- Ribbon of the medal
- Type: Medal
- Awarded for: Brave and gallant conduct over and above the call of duty in a non-combatant capacity.
- Description: Bronze medal bearing a portrait of Cecil Rhodes.
- Eligibility: Members of the Rhodesian police, security forces and civilians.
- Post-nominals: M.C.M.
- Campaign(s): Rhodesian Bush War.
- Clasps: Bronze clasp awarded for second award. No clasp ever awarded.
- Status: Abolished in 1981.
- Established: 1970
- First award: 1970
- Final award: 1979
- Total: 93
- Total awarded posthumously: 13
- Total recipients: 92 + City of Umtali (now Mutare)

Precedence
- Next (higher): Bronze Cross of Rhodesia
- Next (lower): Rhodesia Prison Medal for Gallantry

= Meritorious Conduct Medal =

Rhodesian military decoration

The Meritorious Conduct Medal was a Rhodesian military decoration for brave and gallant conduct.

==Institution==
The award was instituted in 1970 by Presidential Warrant, the first awards being made the same year. The last awards were made in December 1979.

==Medal==
The medal was a medal whose obverse was identical to the relief portrait of Cecil Rhodes on the Rhodesian General Service Medal but struck in bronze rather than cupro-nickel, with a blank reverse. The ribbon was purple. The medal was impressed in small capitals with the recipient's name on the rim, and was awarded with a case of issue and miniature medal for wear.

==Recipients==
A total of 93 awards of the Meritorious Conduct Medal were made, thirteen posthumously.
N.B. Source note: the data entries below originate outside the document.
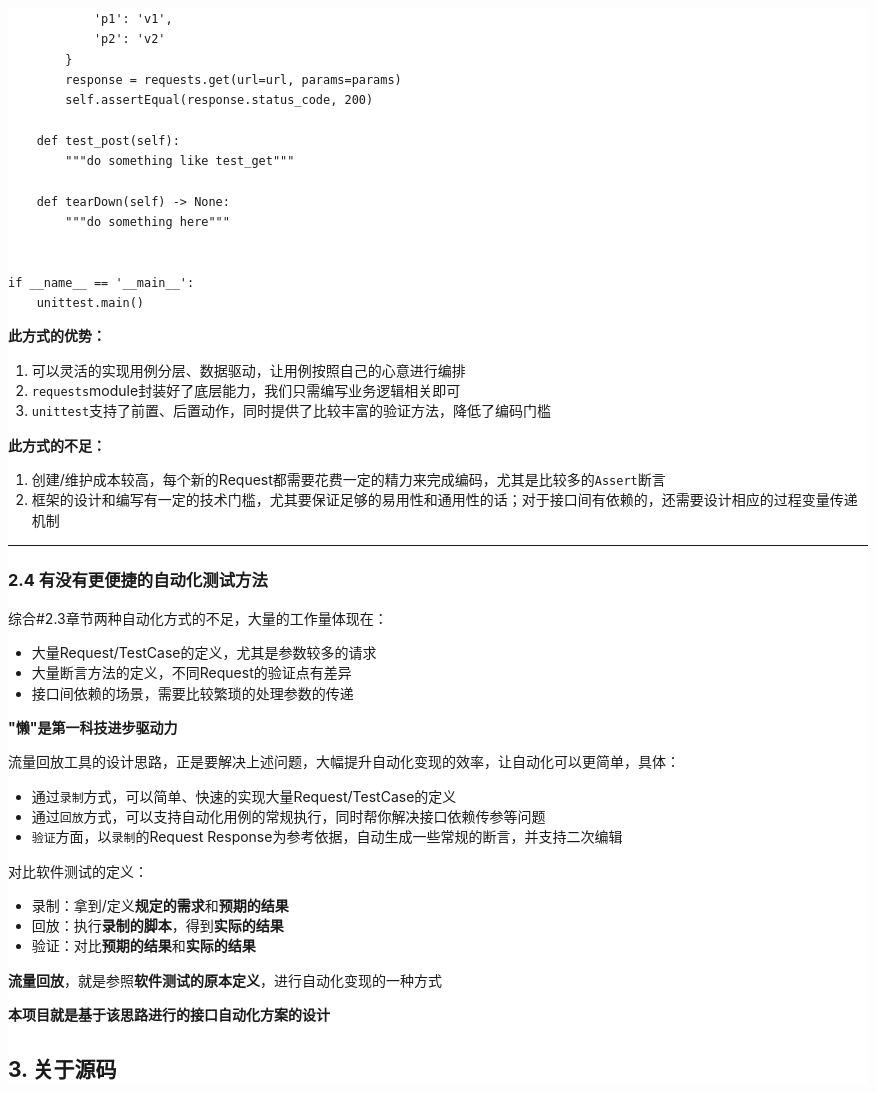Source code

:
 ```
            'p1': 'v1',
            'p2': 'v2'
        }
        response = requests.get(url=url, params=params)
        self.assertEqual(response.status_code, 200)

    def test_post(self):
        """do something like test_get"""

    def tearDown(self) -> None:
        """do something here"""


if __name__ == '__main__':
    unittest.main()
```

**此方式的优势：**

1. 可以灵活的实现用例分层、数据驱动，让用例按照自己的心意进行编排
2. `requests`module封装好了底层能力，我们只需编写业务逻辑相关即可
3. `unittest`支持了前置、后置动作，同时提供了比较丰富的验证方法，降低了编码门槛

**此方式的不足：**

1. 创建/维护成本较高，每个新的Request都需要花费一定的精力来完成编码，尤其是比较多的`Assert`断言
2. 框架的设计和编写有一定的技术门槛，尤其要保证足够的易用性和通用性的话；对于接口间有依赖的，还需要设计相应的过程变量传递机制

***

### 2.4 有没有更便捷的自动化测试方法

综合#2.3章节两种自动化方式的不足，大量的工作量体现在：

* 大量Request/TestCase的定义，尤其是参数较多的请求
* 大量断言方法的定义，不同Request的验证点有差异
* 接口间依赖的场景，需要比较繁琐的处理参数的传递

**"懒"是第一科技进步驱动力**

流量回放工具的设计思路，正是要解决上述问题，大幅提升自动化变现的效率，让自动化可以更简单，具体：

* 通过`录制`方式，可以简单、快速的实现大量Request/TestCase的定义
* 通过`回放`方式，可以支持自动化用例的常规执行，同时帮你解决接口依赖传参等问题
* `验证`方面，以`录制`的Request Response为参考依据，自动生成一些常规的断言，并支持二次编辑

对比软件测试的定义：

- 录制：拿到/定义**规定的需求**和**预期的结果**
- 回放：执行**录制的脚本**，得到**实际的结果**
- 验证：对比**预期的结果**和**实际的结果**

**流量回放**，就是参照**软件测试的原本定义**，进行自动化变现的一种方式

**本项目就是基于该思路进行的接口自动化方案的设计**

## 3. 关于源码
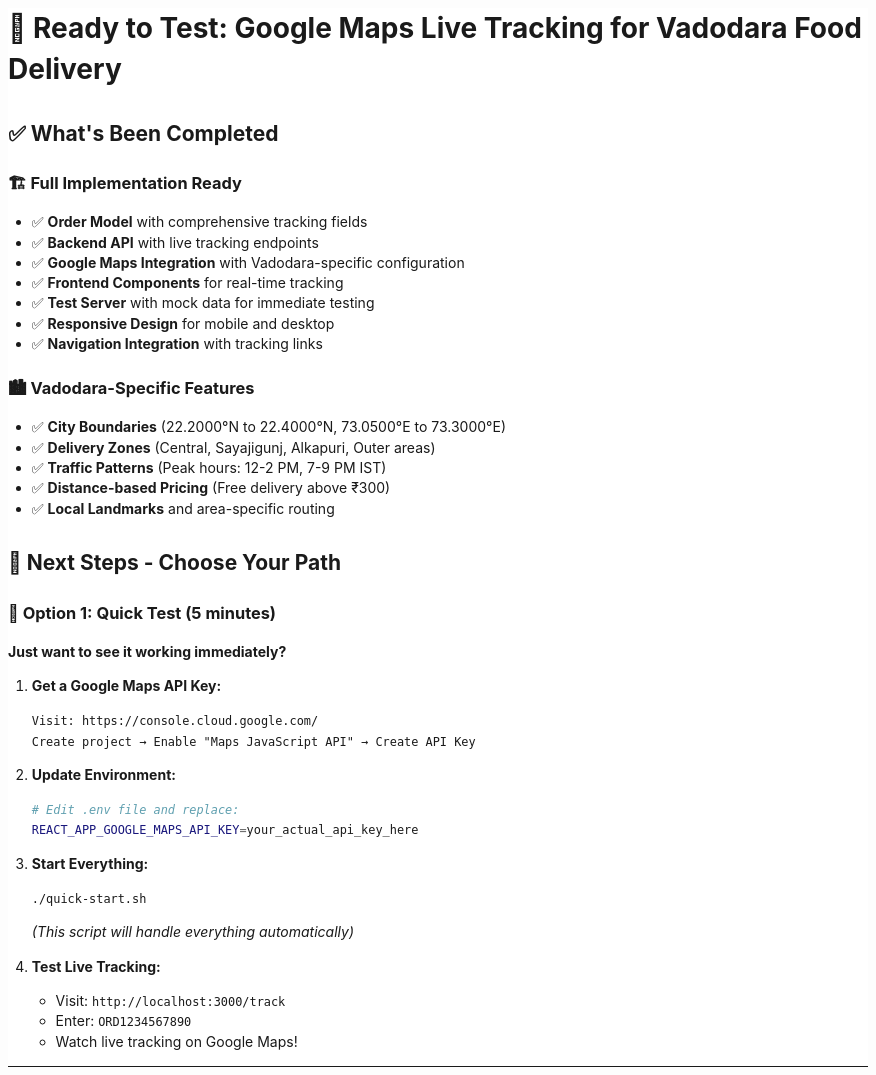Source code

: # 🚀 Ready to Test: Google Maps Live Tracking for Vadodara Food Delivery

## ✅ What's Been Completed

### 🏗️ **Full Implementation Ready**
- ✅ **Order Model** with comprehensive tracking fields
- ✅ **Backend API** with live tracking endpoints
- ✅ **Google Maps Integration** with Vadodara-specific configuration
- ✅ **Frontend Components** for real-time tracking
- ✅ **Test Server** with mock data for immediate testing
- ✅ **Responsive Design** for mobile and desktop
- ✅ **Navigation Integration** with tracking links

### 🏙️ **Vadodara-Specific Features**
- ✅ **City Boundaries** (22.2000°N to 22.4000°N, 73.0500°E to 73.3000°E)
- ✅ **Delivery Zones** (Central, Sayajigunj, Alkapuri, Outer areas)
- ✅ **Traffic Patterns** (Peak hours: 12-2 PM, 7-9 PM IST)
- ✅ **Distance-based Pricing** (Free delivery above ₹300)
- ✅ **Local Landmarks** and area-specific routing

## 🎯 Next Steps - Choose Your Path

### 🚀 **Option 1: Quick Test (5 minutes)**
**Just want to see it working immediately?**

1. **Get a Google Maps API Key:**
   ```
   Visit: https://console.cloud.google.com/
   Create project → Enable "Maps JavaScript API" → Create API Key
   ```

2. **Update Environment:**
   ```bash
   # Edit .env file and replace:
   REACT_APP_GOOGLE_MAPS_API_KEY=your_actual_api_key_here
   ```

3. **Start Everything:**
   ```bash
   ./quick-start.sh
   ```
   *(This script will handle everything automatically)*

4. **Test Live Tracking:**
   - Visit: `http://localhost:3000/track`
   - Enter: `ORD1234567890`
   - Watch live tracking on Google Maps!

---

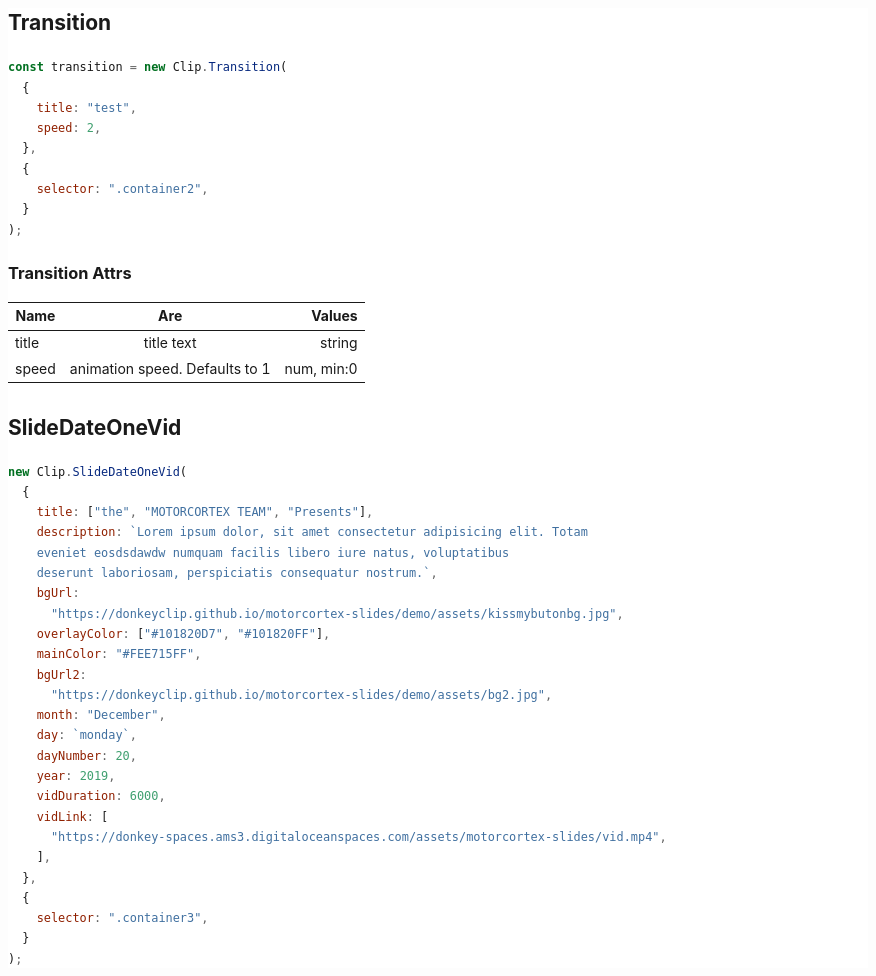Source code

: ## Transition

```javascript
const transition = new Clip.Transition(
  {
    title: "test",
    speed: 2,
  },
  {
    selector: ".container2",
  }
);
```

### Transition Attrs

| Name  |              Are               |     Values |
| ----- | :----------------------------: | ---------: |
| title |           title text           |     string |
| speed | animation speed. Defaults to 1 | num, min:0 |

## SlideDateOneVid

```javascript
new Clip.SlideDateOneVid(
  {
    title: ["the", "MOTORCORTEX TEAM", "Presents"],
    description: `Lorem ipsum dolor, sit amet consectetur adipisicing elit. Totam
    eveniet eosdsdawdw numquam facilis libero iure natus, voluptatibus
    deserunt laboriosam, perspiciatis consequatur nostrum.`,
    bgUrl:
      "https://donkeyclip.github.io/motorcortex-slides/demo/assets/kissmybutonbg.jpg",
    overlayColor: ["#101820D7", "#101820FF"],
    mainColor: "#FEE715FF",
    bgUrl2:
      "https://donkeyclip.github.io/motorcortex-slides/demo/assets/bg2.jpg",
    month: "December",
    day: `monday`,
    dayNumber: 20,
    year: 2019,
    vidDuration: 6000,
    vidLink: [
      "https://donkey-spaces.ams3.digitaloceanspaces.com/assets/motorcortex-slides/vid.mp4",
    ],
  },
  {
    selector: ".container3",
  }
);
```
Notable recipients included
- The city of Umtali (now Mutare).
- The crew members of Air Rhodesia Flight 825.
- A police officer and three NCOs from the Rhodesian SAS killed when the explosive device they were transporting blew up prematurely.
- John M Harvey British South Africa Police

Recipients are entitled to the post-nominal letters M.C.M.

==Zimbabwe==
The Meritorious Conduct Medal was abolished in September 1981. Its status as the most junior of the Republic of Zimbabwe's awards for gallantry was taken by the Bronze Cross of Zimbabwe, which is also awarded to civilians and members of the Zimbabwean armed forces and police officers, and has an identical plain purple ribbon.